- What is expected
Because the images are not wanted, restate every line below word for word without them.

Stored entries
☆ ☆ ☆ ☆ ☆
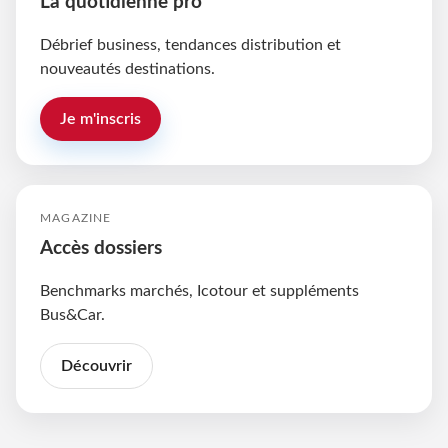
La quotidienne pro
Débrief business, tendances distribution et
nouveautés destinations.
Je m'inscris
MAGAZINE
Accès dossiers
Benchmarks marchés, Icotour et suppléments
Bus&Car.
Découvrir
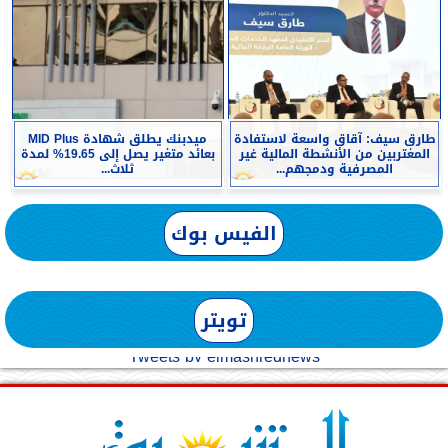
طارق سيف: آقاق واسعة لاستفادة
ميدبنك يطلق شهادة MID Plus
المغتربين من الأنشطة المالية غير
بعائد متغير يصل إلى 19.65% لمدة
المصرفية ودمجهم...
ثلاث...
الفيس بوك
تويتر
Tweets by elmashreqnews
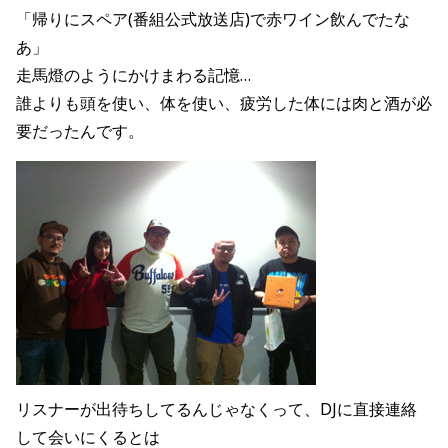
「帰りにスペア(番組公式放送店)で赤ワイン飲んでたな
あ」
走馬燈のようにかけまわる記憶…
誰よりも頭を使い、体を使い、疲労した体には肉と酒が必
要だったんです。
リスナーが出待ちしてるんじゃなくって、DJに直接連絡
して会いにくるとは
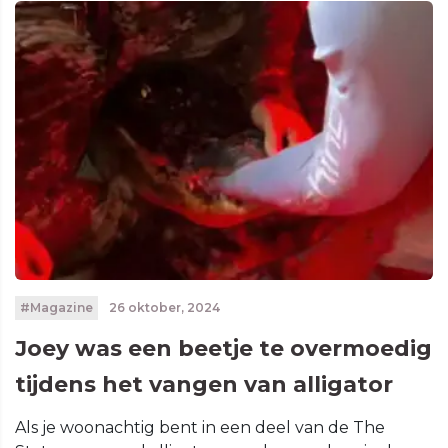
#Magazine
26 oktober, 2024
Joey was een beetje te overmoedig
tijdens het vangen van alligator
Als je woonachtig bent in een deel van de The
☆ ☆ ☆ ☆ ☆
- Output
La quotidienne pro
Débrief business, tendances distribution et
nouveautés destinations.
Je m'inscris
MAGAZINE
Accès dossiers
Benchmarks marchés, Icotour et suppléments
Bus&Car.
Découvrir
طارق سيف: آقاق واسعة لاستفادة
ميدبنك يطلق شهادة MID Plus
المغتربين من الأنشطة المالية غير
بعائد متغير يصل إلى 19.65% لمدة
المصرفية ودمجهم...
ثلاث...
الفيس بوك
تويتر
Tweets by elmashreqnews
「帰りにスペア(番組公式放送店)で赤ワイン飲んでたな
あ」
走馬燈のようにかけまわる記憶…
誰よりも頭を使い、体を使い、疲労した体には肉と酒が必
要だったんです。
リスナーが出待ちしてるんじゃなくって、DJに直接連絡
して会いにくるとは
#Magazine
26 oktober, 2024
Joey was een beetje te overmoedig
tijdens het vangen van alligator
Als je woonachtig bent in een deel van de The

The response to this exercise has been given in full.